* _DOCUMENT EXTRACT_
::::::

In studies funded by the Nordic Energy Research project Shift and the Swedish Transport Agency, researchers at IVL Swedish Environmental Institute and DTU, the Technical University of Denmark, have investigated low-carbon technology-based alternatives for on-road freight transport and the likelihood of these becoming reality in the Nordic region by 2030 and 2045/50, respectively.

The studies have evaluated different scenario settings and which solutions might be suitable for different types of freight distribution. The alternatives for on-road freight transport include hybrid and battery-powered electric vehicles, fuel cell vehicles, vehicles powered by biofuels or electrofuels as well as electric road systems.

Biofuel usage can be ramped up comparatively quickly, but the global resource base is limited. An electric vehicle breakthrough is imminent, although it is difficult to foresee which solutions will come to dominate the different transport segments. Hydrogen and electrofuels may represent alternatives in the longer term, but here the trend is more uncertain.

Key findings

• It is possible to drastically reduce Nordic transport GHG emissions to 2050 but strong and immediate actions are required.
• Biofuels are the easiest and fastest way to reduce the climate impact of on-road freight distribution. Globally, however, there is a considerable yet limited amount of sustainable biomass resources and demand for these is on the rise in other sectors.
• A large share of on-road freight transports will be electrified. So far, in particular battery electric vehicles for local distribution, are developed and implemented in the Nordic region. But also electric roads might become a large-scale option. In the longer term, fuel cell vehicles in certain regions and niches may also grow to great importance.
• Decarbonizing Nordic freight transport will require large amounts of low-carbon fuels and electricity. In the mid-term for on-road freight mainly in the form of biofuels while in the long-term also through electrified options and/or hydrogen. All these options need policy support.
• Actors involved in vehicle manufacture, fuels production, electricity distribution, service delivery and aftermarket platforms are interdependent. A host of new collaborations and standards are needed to support a transition to climate-neutral vehicles.
• Measures supporting technological transformation and fossil-free freight transport must be implemented across the Nordic region.
• A better understanding of stakeholder preferences may improve the design and implementation of policies.

Electric road systems (ERS) are road transportation systems based on technologies that support electric power transfer from roads to vehicles in motion. ERS has in the recent decade emerged as a sustainable solution for the long-haul freight sector, which is one of the most difficult sectors to decarbonize and is projected to grow drastically in coming years.

Compared with other alternative technologies, ERS reduces the need for batteries, relies on well-established electricity infrastructure, and has potential to preserve flexibility in the freight sector.

However, technologies that contest the established technological paradigm typically fail at market. This challenge is often described as the ”valley of death,” where firms risk stalling between pre-commercial invention and basic research, on one hand, and product development for the commercial market, on the other.

Key findings

• The relationship between business models and socio-technical change is not homogenous in the early phases of transition and differs depending on what type of niche activity is analyzed.
• Business model concept could be used as a perspective to understand the evolutionary processes that take place during the early phases of transition.

::::::

* _EXERCISES TO COMPLETE_
A. According to the freight transport text, researchers from which two institutions carried out the studies?
B. Print the part of the freight transport text between "Electric road systems (ERS)" and "on the other.", inclusive.

* _SUPPLIED DATA_
::::::

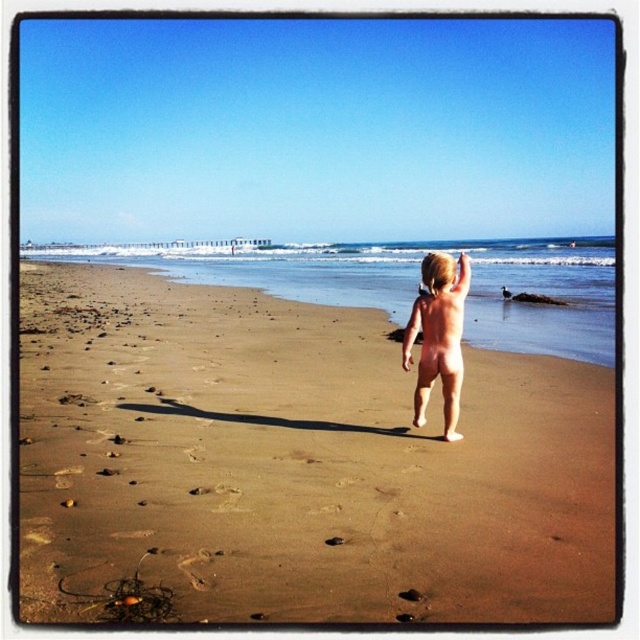
You are a lifeguard on duty and notice a child at the edge of the brown sandy beach at center. The child is standing near the nude skin at center. If the safe distance for a child to be from the water is 3 meters, is the child currently within the safe zone?

The distance between the brown sandy beach at center and the nude skin at center is 2.43 meters. Since the safe distance is 3 meters, the child is within the safe zone as they are closer than the required distance.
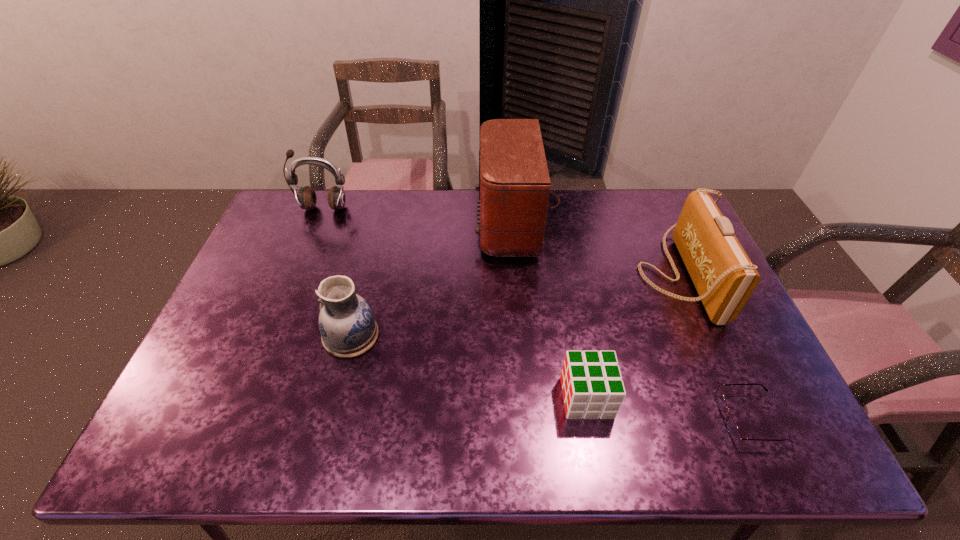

::::::

* _SOLUTIONS TO THE EXERCISE_
A. IVL Swedish Environmental Institute and DTU, the Technical University of Denmark.

B.
Electric road systems (ERS) are road transportation systems based on technologies that support electric power transfer from roads to vehicles in motion. ERS has in the recent decade emerged as a sustainable solution for the long-haul freight sector, which is one of the most difficult sectors to decarbonize and is projected to grow drastically in coming years.

Compared with other alternative technologies, ERS reduces the need for batteries, relies on well-established electricity infrastructure, and has potential to preserve flexibility in the freight sector.

However, technologies that contest the established technological paradigm typically fail at market. This challenge is often described as the ”valley of death,” where firms risk stalling between pre-commercial invention and basic research, on one hand, and product development for the commercial market, on the other.